My Heroine's Story
Join me as I share heartfelt stories and insights about how shaman candy has guided me toward healing and self-discovery.
MY STORY
Candy Batterton
5/15/20264 min read
My Heroine's Story
I was asked once by Linda Fitch to share my hero's journey or as I am claiming it, my Heroine's journey. At first I didn't know what I would share about, but then I had a flash of remembering that when I was at Ricketts Glenn State Park, I saw this tree that was growing on top of bedrock. I was in awe of the roots going down and finding the earth and grounding. I could relate to growing out of the most improbable, challenging circumstances. When things look so bleak that there is the belief that there is no hope or chance of anything good becoming of it. That there is no chance of surviving it. And not only did I survive I began to thrive. And that is where I am in a constant flux of awareness, healing and co-creating consciously. This is a continuous journey.
I know where I found my center, my connection to Source, and had life breathed back into me was through ceremony.
When I found ceremony or should I say when ceremony found me I was a very lost, angry, hurt and I felt very unsafe in the world. I was invited to be a part of my friends wedding that included a Sweat Lodge. My first thoughts were, I am a hairdresser and could do your hair to be part of your big day. For I was a child of the concrete jungle, so I had no interest in being in nature or around dirt, that held no appeal to me. But my friend really wanted me to share in it all so I went ahead and choose to do it. That's the funny part of my journey, I have always (up to now) had to be tricked into what was in my highest good for Spirit. The reason for the trickery was I was very stubborn, had a very strong ego and my belief system was designed to believe that life was a struggle so I made things a lot harder than they needed to be a shift.

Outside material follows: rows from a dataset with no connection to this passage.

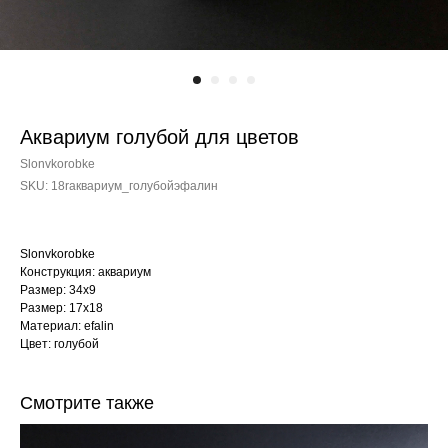
Аквариум голубой для цветов
Slonvkorobke
SKU:
18rаквариум_голубойэфалин
Slonvkorobke
Конструкция: аквариум
Размер: 34х9
Размер: 17х18
Материал: efalin
Цвет: голубой
Смотрите также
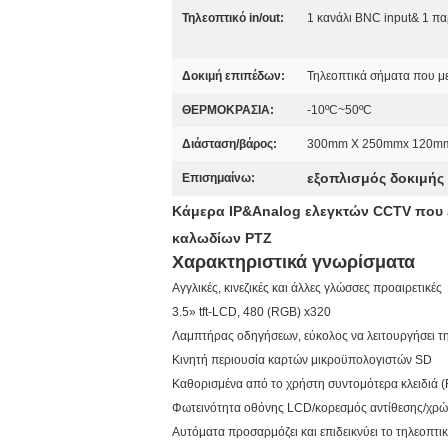
Τηλεοπτικό in/out:
1 κανάλι BNC input& 1 π
Δοκιμή επιπέδων:
Τηλεοπτικά σήματα που με
ΘΕΡΜΟΚΡΑΣΙΑ:
-10ºC~50ºC
Διάσταση/βάρος:
300mm Χ 250mmx 120mm
εξοπλισμός δοκιμής
Επισημαίνω:
Κάμερα IP&Analog ελεγκτών CCTV που ε
καλωδίων PTZ
Χαρακτηριστικά γνωρίσματα
Αγγλικές, κινεζικές και άλλες γλώσσες προαιρετικές
3.5» tft-LCD, 480 (RGB) x320
Λαμπτήρας οδηγήσεων, εύκολος να λειτουργήσει τη
Κινητή περιουσία καρτών μικροϋπολογιστών SD
Καθορισμένα από το χρήστη συντομότερα κλειδιά (F
Φωτεινότητα οθόνης LCD/κορεσμός αντίθεσης/χρώ
Αυτόματα προσαρμόζει και επιδεικνύει το τηλεοπτ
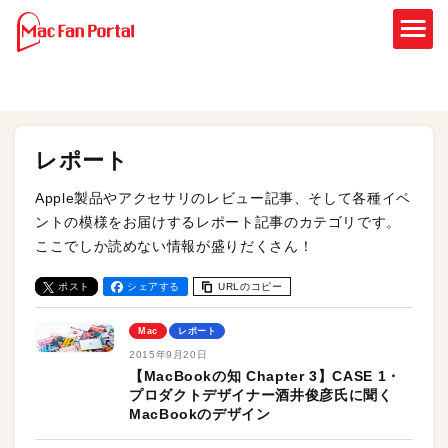
レポート
Apple製品やアクセサリのレビュー記事、そして各種イベ
ントの模様をお届けするレポート記事のカテゴリです。
ここでしか読めない情報が盛りだくさん！
ポスト
シェアする
URLのコピー
Mac
レポート
2015年9月20日
【MacBookの知 Chapter 3】CASE 1・
プロダクトデザイナー酒井俊彦氏に聞く
MacBookのデザイン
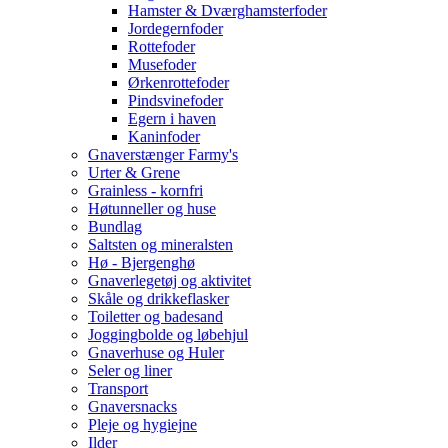
Hamster & Dværghamsterfoder
Jordegernfoder
Rottefoder
Musefoder
Ørkenrottefoder
Pindsvinefoder
Egern i haven
Kaninfoder
Gnaverstænger Farmy's
Urter & Grene
Grainless - kornfri
Høtunneller og huse
Bundlag
Saltsten og mineralsten
Hø - Bjergenghø
Gnaverlegetøj og aktivitet
Skåle og drikkeflasker
Toiletter og badesand
Joggingbolde og løbehjul
Gnaverhuse og Huler
Seler og liner
Transport
Gnaversnacks
Pleje og hygiejne
Ilder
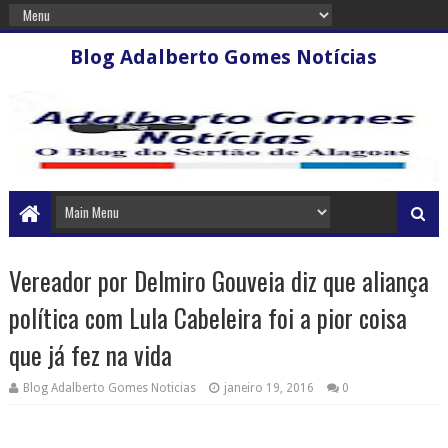
Blog Adalberto Gomes Notícias
Vereador por Delmiro Gouveia diz que aliança
política com Lula Cabeleira foi a pior coisa
que já fez na vida
Blog Adalberto Gomes Noticias
janeiro 19, 2016
0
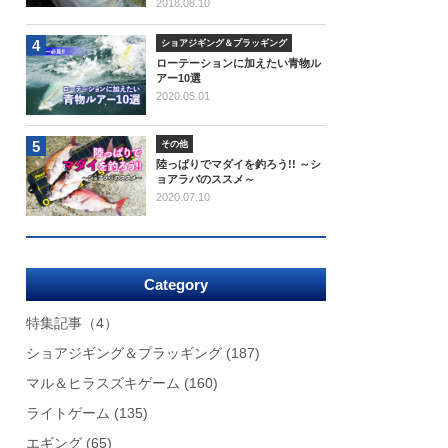
2018.08.10
4
ショアジギング＆プラッギング
ローテーションに加えたい青物ル
アー10選
2020.05.01
5
その他
陸っぱりでマダイを釣ろう!! ～シ
ョアラバのススメ～
2020.07.10
Category
特集記事
（4）
ショアジギング＆プラッギング
(187)
マル＆ヒラスズキゲーム
(160)
ライトゲーム
(135)
エギング
(65)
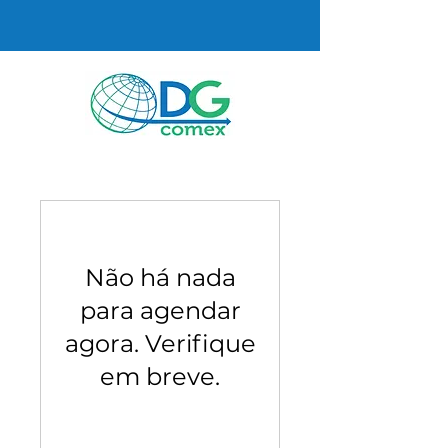
Não há nada
para agendar
agora. Verifique
em breve.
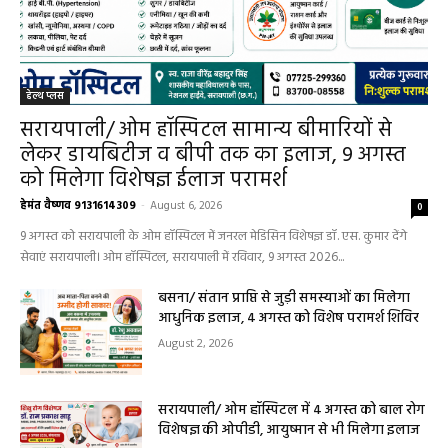
हेल्थ प्लस
सरायपाली/ ओम हॉस्पिटल सामान्य बीमारियों से
लेकर डायबिटीज व बीपी तक का इलाज, 9 अगस्त
को मिलेगा विशेषज्ञ ईलाज परामर्श
हेमंत वैष्णव 9131614309
-
August 6, 2026
0
9 अगस्त को सरायपाली के ओम हॉस्पिटल में जनरल मेडिसिन विशेषज्ञ डॉ. एस. कुमार देंगे
सेवाएं सरायपाली। ओम हॉस्पिटल, सरायपाली में रविवार, 9 अगस्त 2026...
बसना/ संतान प्राप्ति से जुड़ी समस्याओं का मिलेगा
आधुनिक इलाज, 4 अगस्त को विशेष परामर्श शिविर
August 2, 2026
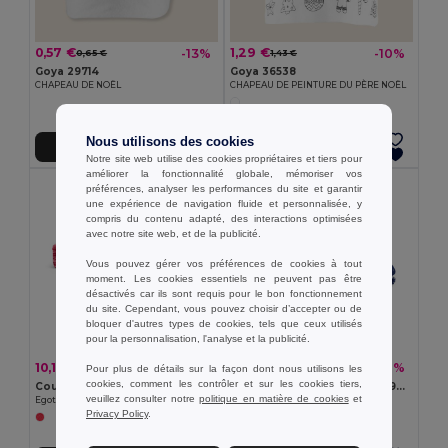
0,57 €
1,29 €
-13%
-10%
0,65 €
1,43 €
Goya 29714
Goya 36538
CHAPEAU DE NOËL
CHAPEAU DE PEINTURE DU PÈRE NOËL
Nous utilisons des cookies
Ajouter au Panier
Ajouter au Panier
Notre site web utilise des cookies propriétaires et tiers pour
améliorer la fonctionnalité globale, mémoriser vos
préférences, analyser les performances du site et garantir
une expérience de navigation fluide et personnalisée, y
compris du contenu adapté, des interactions optimisées
avec notre site web, et de la publicité.
Vous pouvez gérer vos préférences de cookies à tout
moment. Les cookies essentiels ne peuvent pas être
désactivés car ils sont requis pour le bon fonctionnement
du site. Cependant, vous pouvez choisir d’accepter ou de
bloquer d'autres types de cookies, tels que ceux utilisés
pour la personnalisation, l'analyse et la publicité.
10,18 €
9,84 €
-42%
-39%
17,43 €
16,26 €
Pour plus de détails sur la façon dont nous utilisons les
cookies, comment les contrôler et sur les cookies tiers,
Couverture polaire
TOSTI Couverture en RPET 190 gr/m²
veuillez consulter notre
politique en matière de cookies
et
Egotier 99031
GiftRetail CX1548
Privacy Policy
.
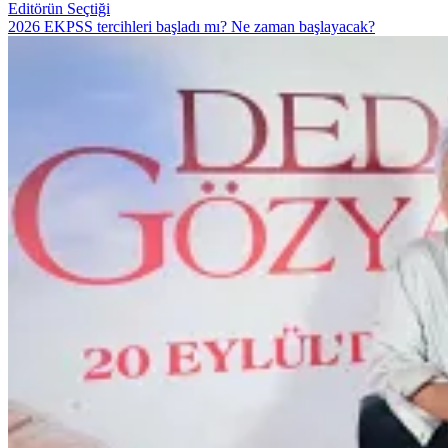
Editörün Seçtiği
2026 EKPSS tercihleri başladı mı? Ne zaman başlayacak?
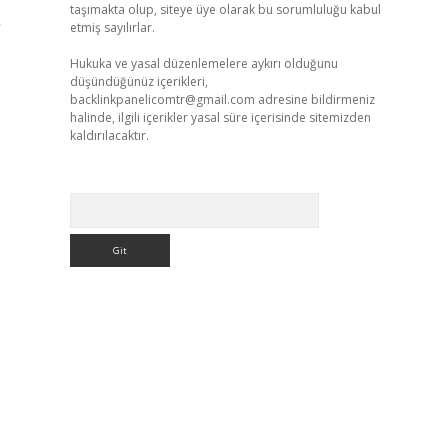
taşımakta olup, siteye üye olarak bu sorumluluğu kabul
”
etmiş sayılırlar.
Hukuka ve yasal düzenlemelere aykırı olduğunu
düşündüğünüz içerikleri,
backlinkpanelicomtr@gmail.com
adresine bildirmeniz
halinde, ilgili içerikler yasal süre içerisinde sitemizden
kaldırılacaktır.
Arama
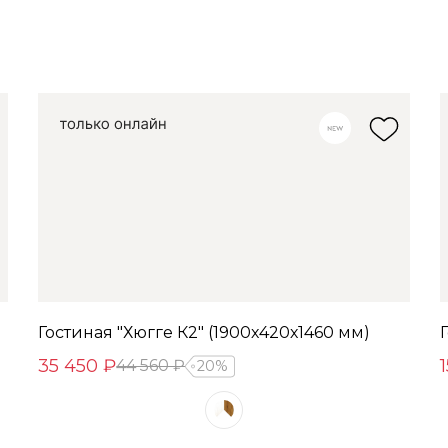
Гостиная "Хюгге К2" (1900х420х1460 мм)
35 450 ₽
44 560 ₽
20%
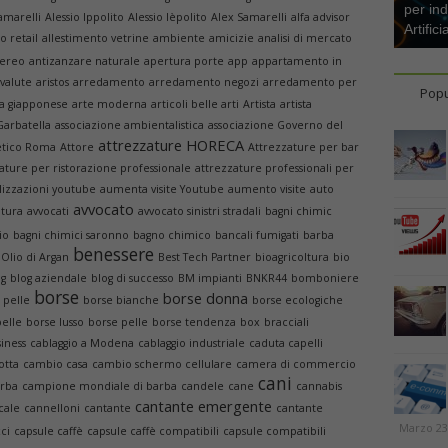
per ind
amarelli
Alessio Ippolito
Alessio Ièpolito
Alex Samarelli
alfa advisor
Artifici
o retail
allestimento vetrine
ambiente
amicizie
analisi di mercato
aereo
antizanzare naturale
apertura porte
app
appartamento in
ovalute
aristos
arredamento
arredamento negozi
arredamento per
Popu
ia giapponese
arte moderna
articoli belle arti
Artista
artista
 Garbatella
associazione ambientalistica
associazione Governo del
attrezzature HORECA
etico Roma
Attore
Attrezzature per bar
ature per ristorazione professionale
attrezzature professionali per
lizzazioni youtube
aumenta visite Youtube
aumento visite
auto
avvocato
ltura
avvocati
avvocato sinistri stradali
bagni chimic
io
bagni chimici saronno
bagno chimico
bancali fumigati
barba
benessere
 Olio di Argan
Best Tech Partner
bioagricoltura
bio
og
blog aziendale
blog di successo
BM impianti
BNKR44
bomboniere
borse
borse donna
 pelle
borse bianche
borse ecologiche
pelle
borse lusso
borse pelle
borse tendenza
box
bracciali
iness
cablaggio a Modena
cablaggio industriale
caduta capelli
otta
cambio casa
cambio schermo cellulare
camera di commercio
cani
arba
campione mondiale di barba
candele
cane
cannabis
cantante emergente
cale
cannelloni
cantante
cantante
Marzo 23
cci
capsule caffè
capsule caffè compatibili
capsule compatibili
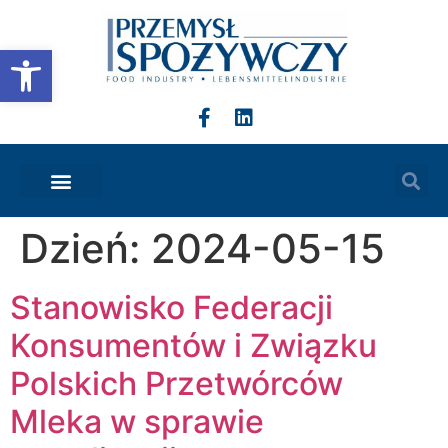
do
treści
Otwórz pasek narzędzi
Dzień:
2024-05-15
Stanowisko Federacji
Konsumentów i Związku
Polskich Przetwórców
Mleka w sprawie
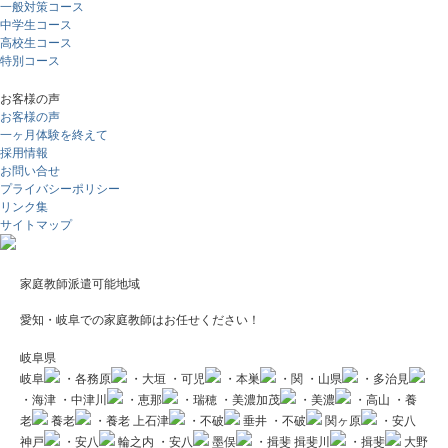
一般対策コース
中学生コース
高校生コース
特別コース
お客様の声
お客様の声
一ヶ月体験を終えて
採用情報
お問い合せ
プライバシーポリシー
リンク集
サイトマップ
家庭教師派遣可能地域
愛知・岐阜での家庭教師はお任せください！
岐阜県
岐阜
・各務原
・大垣
・可児
・本巣
・関
・山県
・多治見
・海津
・中津川
・恵那
・瑞穂
・美濃加茂
・美濃
・高山
・養
老
養老
・養老
上石津
・不破
垂井
・不破
関ヶ原
・安八
神戸
・安八
輪之内
・安八
墨俣
・揖斐
揖斐川
・揖斐
大野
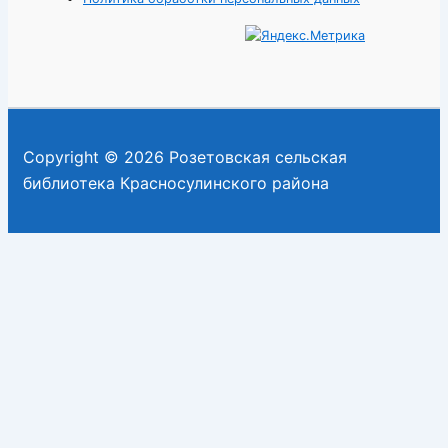
Copyright © 2026 Розетовская сельская
библиотека Красносулинского района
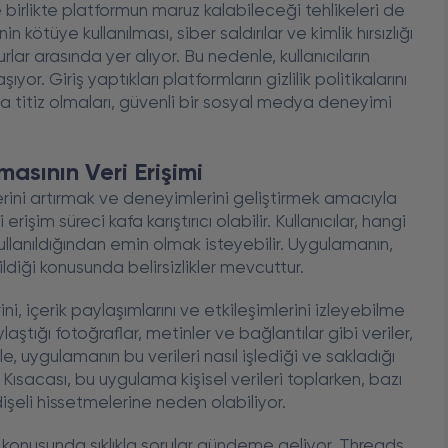
e birlikte platformun maruz kalabileceği tehlikeleri de
n kötüye kullanılması, siber saldırılar ve kimlik hırsızlığı
rlar arasında yer alıyor. Bu nedenle, kullanıcıların
or. Giriş yaptıkları platformların gizlilik politikalarını
ha titiz olmaları, güvenli bir sosyal medya deneyimi
masının Veri Erişimi
lerini artırmak ve deneyimlerini geliştirmek amacıyla
erişim süreci kafa karıştırıcı olabilir. Kullanıcılar, hangi
l kullanıldığından emin olmak isteyebilir. Uygulamanın,
ildiği konusunda belirsizlikler mevcuttur.
erini, içerik paylaşımlarını ve etkileşimlerini izleyebilme
ylaştığı fotoğraflar, metinler ve bağlantılar gibi veriler,
le, uygulamanın bu verileri nasıl işlediği ve sakladığı
 Kısacası, bu uygulama kişisel verileri toplarken, bazı
eli hissetmelerine neden olabiliyor.
iği konusunda sıklıkla sorular gündeme geliyor. Threads,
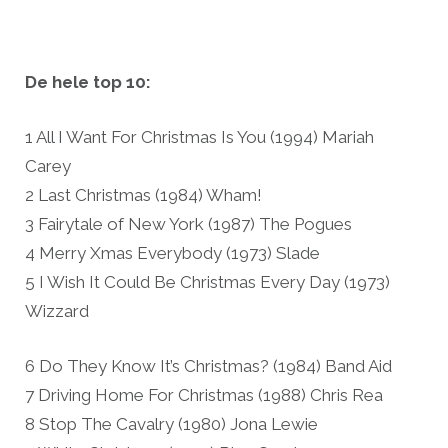
De hele top 10:
1 All I Want For Christmas Is You (1994) Mariah
Carey
2 Last Christmas (1984) Wham!
3 Fairytale of New York (1987) The Pogues
4 Merry Xmas Everybody (1973) Slade
5 I Wish It Could Be Christmas Every Day (1973)
Wizzard
6 Do They Know It’s Christmas? (1984) Band Aid
7 Driving Home For Christmas (1988) Chris Rea
8 Stop The Cavalry (1980) Jona Lewie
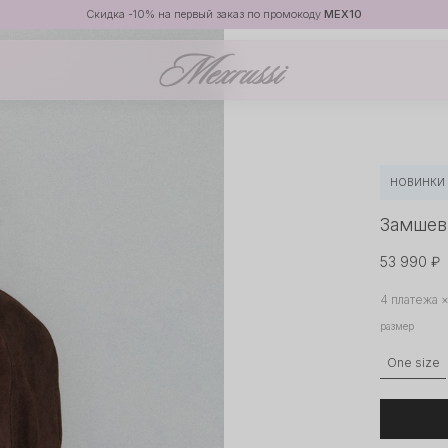
Скидка -10% на первый заказ по промокоду
MEX10
НОВИНКИ
Замшев
53 990 ₽
4 платежа 
размер
One size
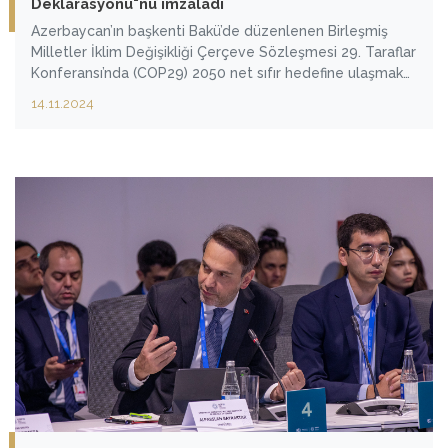
Deklarasyonu"nu imzaladı
Azerbaycan’ın başkenti Bakü’de düzenlenen Birleşmiş
Milletler İklim Değişikliği Çerçeve Sözleşmesi 29. Taraflar
Konferansı’nda (COP29) 2050 net sıfır hedefine ulaşmak
için nükleer enerjinin önemi bir kez daha güçlü bir şekilde
14.11.2024
dile getirildi. Geçtiğimiz yıl Dubai’de düzenlenen
COP28’de ABD’nin başlattığı ve nükleer alanında önde
gelen Fransa, Japonya ve Güney Kore gibi ülkeler
imzaladığı "Nükleer Enerjiyi Üç Katına Çıkarma
Deklarasyonu"na bu yıl 6 ülke daha imza attı.
İmzacılardan biri de Türkiye oldu.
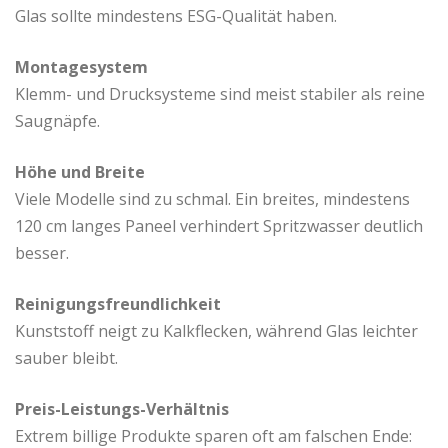
Glas sollte mindestens ESG-Qualität haben.
Montagesystem
Klemm- und Drucksysteme sind meist stabiler als reine
Saugnäpfe.
Höhe und Breite
Viele Modelle sind zu schmal. Ein breites, mindestens
120 cm langes Paneel verhindert Spritzwasser deutlich
besser.
Reinigungsfreundlichkeit
Kunststoff neigt zu Kalkflecken, während Glas leichter
sauber bleibt.
Preis-Leistungs-Verhältnis
Extrem billige Produkte sparen oft am falschen Ende:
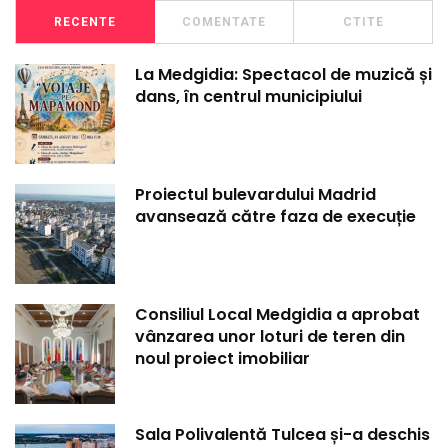
RECENTE
COMENTATE
CTITE
La Medgidia: Spectacol de muzică și
dans, în centrul municipiului
Proiectul bulevardului Madrid
avansează către faza de execuție
Consiliul Local Medgidia a aprobat
vânzarea unor loturi de teren din
noul proiect imobiliar
Sala Polivalentă Tulcea și-a deschis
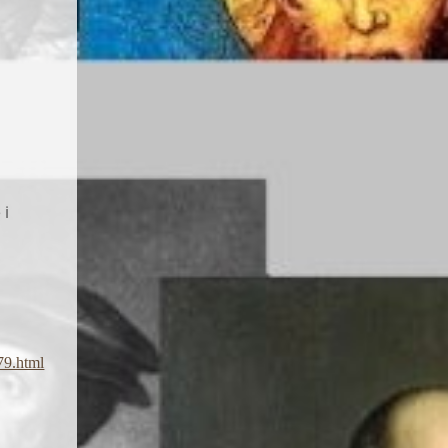
 i
79.html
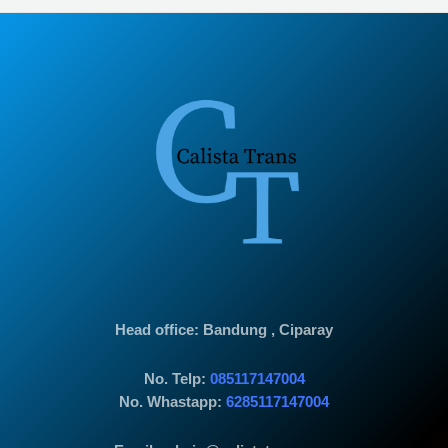
Head office
: Bandung , Ciparay
No. Telp:
085117147004
No. Whastapp:
6285117147004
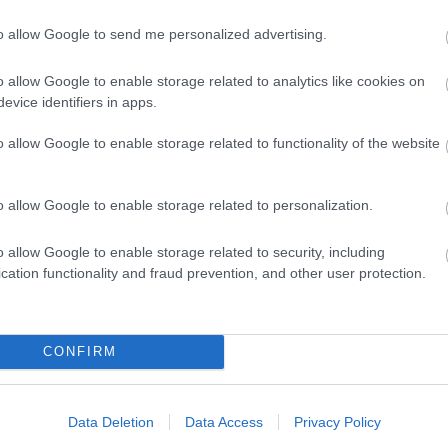
3
10
to allow Google to send me personalized advertising.
17
24
31
o allow Google to enable storage related to analytics like cookies on
<<
evice identifiers in apps.
o allow Google to enable storage related to functionality of the website
2026
2026 
2026 
2026
2026 
o allow Google to enable storage related to personalization.
2026
2026
2026
o allow Google to enable storage related to security, including
2025
cation functionality and fraud prevention, and other user protection.
2025
2025
2025
Tová
CONFIRM
RSS 
beje
Atom
Data Deletion
Data Access
Privacy Policy
beje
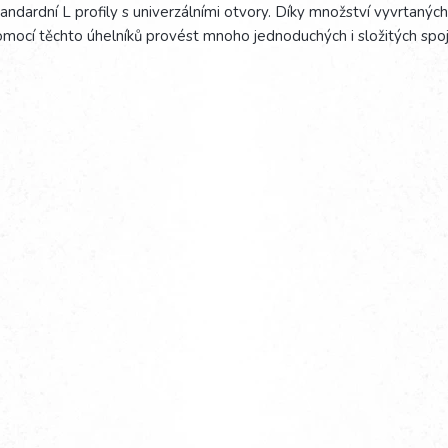
andardní L profily s univerzálními otvory. Díky množství vyvrtaných
mocí těchto úhelníků provést mnoho jednoduchých i složitých spoj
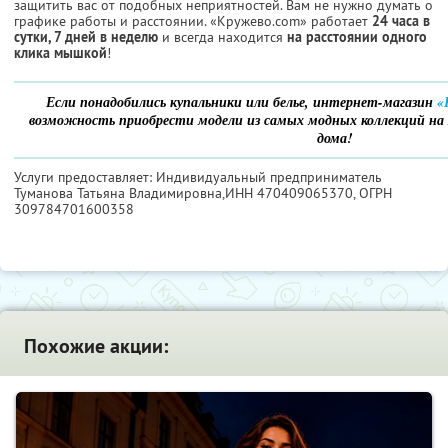
защитить вас от подобных неприятностей. Вам не нужно думать о
графике работы и расстоянии. «Кружево.com» работает
24 часа в
сутки, 7 дней в неделю
и всегда находится
на расстоянии одного
клика мышкой
!
Если понадобились купальники или белье, интернет-магазин
«
возможность приобрести модели из самых модных коллекций на л
дома!
Услуги предоставляет: Индивидуальный предприниматель
Туманова Татьяна Владимировна,
ИНН 470409065370
, ОГРН
309784701600358
Похожие акции:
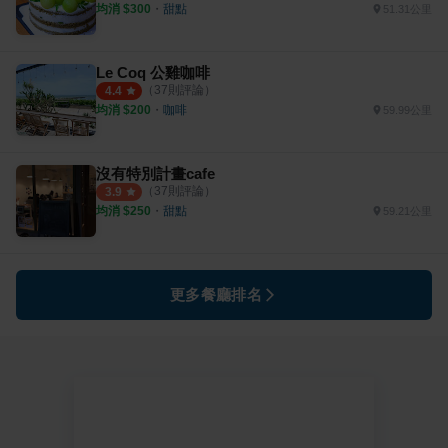
均消 $
300
・
甜點
51.31公里
Le Coq 公雞咖啡
（
37
則評論）
4.4
均消 $
200
・
咖啡
59.99公里
沒有特別計畫cafe
（
37
則評論）
3.9
均消 $
250
・
甜點
59.21公里
更多餐廳排名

That first ceremony sitting in the Sweat Lodge, sitting in the dark and feeling the door/opening close on the lodge, I instantly began to cry. I cried a lot, a continuous flow through the entire experience. This is where I heard the voice of Spirit/Source for the first time say the words "You are Home". At the time I thought it was specific to Sweat Lodge but what I have come to learn through my 30 something years in ceremony, self discovery and healing is that home meant coming back to Source/Spirit and for me that connection is through ceremony. And for me that is a more indigenous ceremonial way of life. As I have shared, I have had many incarnations living in that way, so for me that was home, that was coming back to Source, COMING BACK TO SELF!
The true essence of Self is LOVE and that is an every growing journey for me, but it has been an amazing journey. The image I have shared was a beautiful reflection for me on how that tree grew upon the bedrock. It was symbolic for me. It revealed that even though my beliefs and conditioning made it challenging for me to get where I wanted to go or just to want to keep living, it also represented the strong foundation upon which for me to grow and stand strong. For me to stand in a way that is congruent with who my soul, my soul essence is.
I say this because at one of the lowest points of my life, besides my drug addiction, was at 23 I wanted to kill myself again. This time I knew I would be more successful than when I had attempted as a teenager. I reached out to my family what I was contemplating and went to a hospital for evaluation. I was diagnosed bipolar. I was lucky enough to find a therapist who shared with me with me that the things that I was able to accomplish in my life up to then, were made possible by this strong inner voice that always was there for guidance. I have come to know that voice is my Spirit/true essence of self that helped me quit drugs and would pick me up. That voice of Self was equally as strong at times as the voice of my trauma, as the voice of my pain, and as the voice of my conditioning.
We have choice in this life but sometimes our conditioning makes us believe we are choiceless because most of our belief systems are created before we are verbal. Think about that for a second before you can articulate or understand what is happening around you, you have been programmed/fated. This is why healing is an inside job, we need to look at what our operating systems and see if they align with what we want to create in our lives and the world.
So I will finish for now with this thought. I encourage you to say yes to the Spirit/Higher Self voice that lives within you, especially when situations may make you feel uncomfortable because that is where the juice is, that is the SWEET NECTAR OF LIFE.
If you want to go deeper do some journaling and ask what is your hearts desires, your dreams and then check in to see if your thoughts, feelings and words are in alignment with that vision/creation. Just take note for now and create awareness not judgment of Self.